Lands have dried up. We have a problem of drinking water even though a river flows nearby. Because of our water bombs have been dropped on us from the air and many lives have been lost.
“The Seruwila area which was created only yesterday has now become a Divisional Secretary’s domain. This land of Eechilampattu gets its name from the deity Sembaha Nachiamman who came with her dual trident many centuries ago. It was a traditional Tamil village. Although the divisional secretary system was introduced a long time ago, Eechilampattu has been neglected and is administered directly by the Government Agent of Trincomalee. Last month when food and fuel were being brought here, the Police at Kantalai claimed that these were meant for the LTTE and confiscated them. It was after a court hearing that the provisions were brought here. It was under these circumstances that the Sinhalese experienced a water stoppage, but is something we have experienced for many decades. In neighbouring Serunuwara there is electricity even in the most out of the way places. But this ancient settlement of Eechillampattu has no electricity to this day. We have been penalised for many years and lost our livelihood because of many restrictions placed by the Government. Therefore from the very beginning Mavil Aru has been central to our struggle. From the very day these colonisation schemes were introduced, it has been a series of catastrophes for us. The water stoppage the Sinhalese have suddenly experienced is certainly one for deep regret. Have they thought about the water that has flowed through our lands for several centuries from which we are unable to realise any benefit to this day?
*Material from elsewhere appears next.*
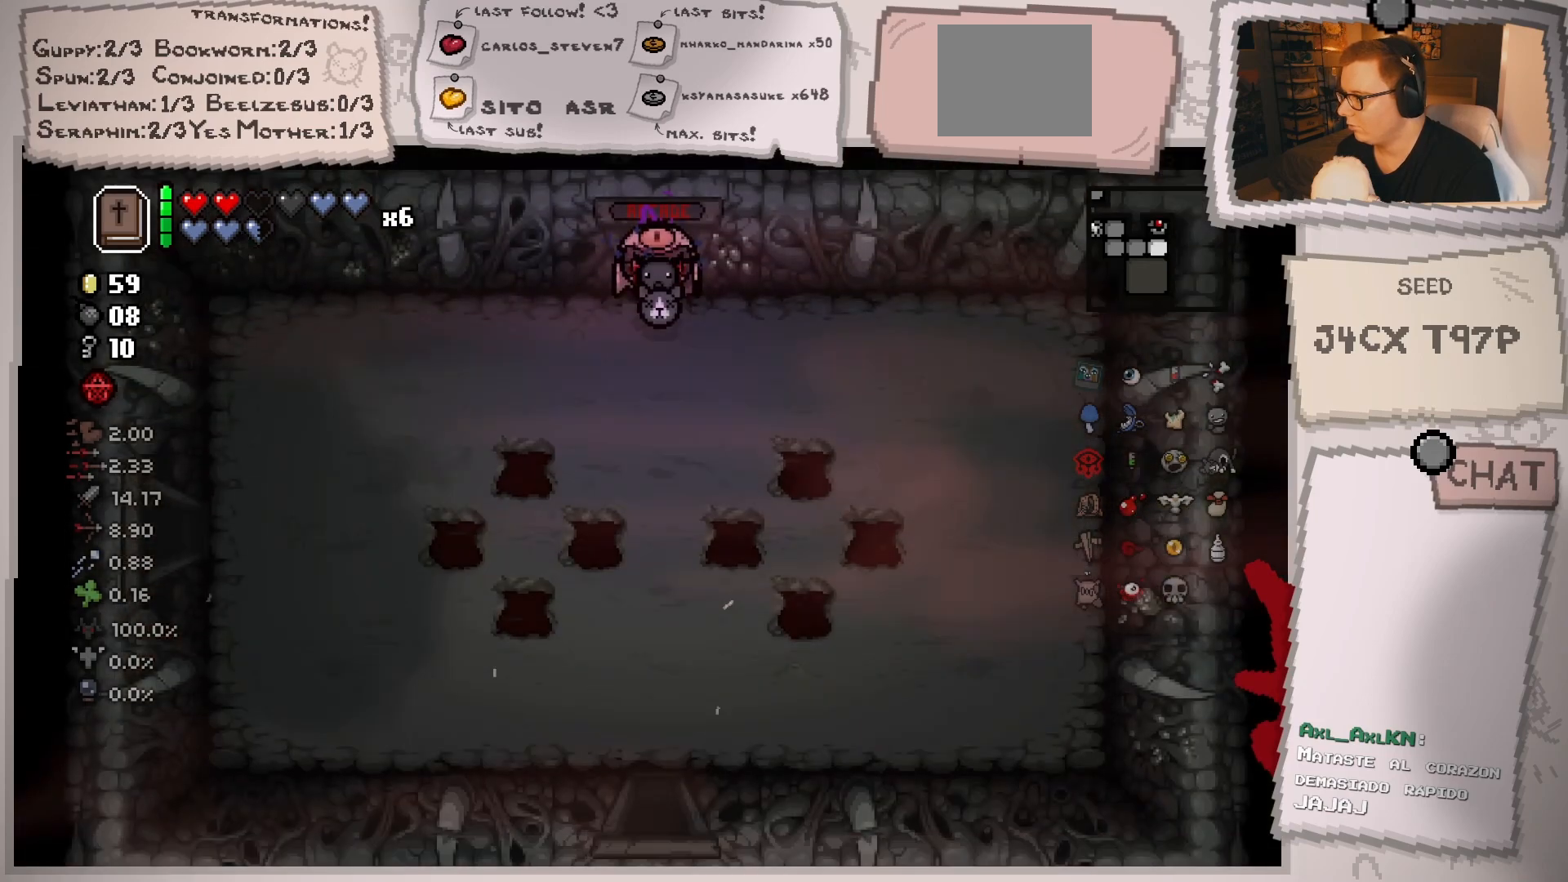
{"buttons": [], "left_stick": "up", "right_stick": "center", "events": [[50, "left_stick", "up"]]}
“A few months ago we were told that we would be given a water scheme through the ADB. That has not happened. The UNP MP Rajitha Senaratne came to our area. We told him about our problem with drinking water. He promised us tube wells. One well was drilled in Poonakari. The government was then taken over by President Chandrika and that was the end. Our own resources are ours only in dreams.” Having continued breathlessly, the elder ended his oration.
A Tamil farmer from the Killiveddy Left Bank has this to say, “We were chased out of here in 1978 and lived as refugees in Pachchanoor for many years. We were resettled in 1993. In the last few months our dear ones have been shot and knifed in their paddy fields by the Army and Sinhalese home guards. We were displaced again to Eechilampattu, facing the prospect of further displacement. While the Allai scheme was being developed, because of the protest of our MP A. Thangathurai, we too were given some token settlements. It is now our fate to live as refugees.
“The Tamil village of Thirumangalai, whose Sivan temple was celebrated in verse in the ancient collection Thirukarasu now lies in ruin. The same area has acquired the new name Somapura. No one can go there. This is the fate inflicted on us by the Sinhalese settlements, which Mavil Aru made possible. We are now being told that even Tamils have been deprived of water by the closure the anicut. But we have been immeasurably distressed by this water for many decades.”
These stories of distress from the people are endless. It appears that the Mavil Aru dispute is the continuation of the same saga.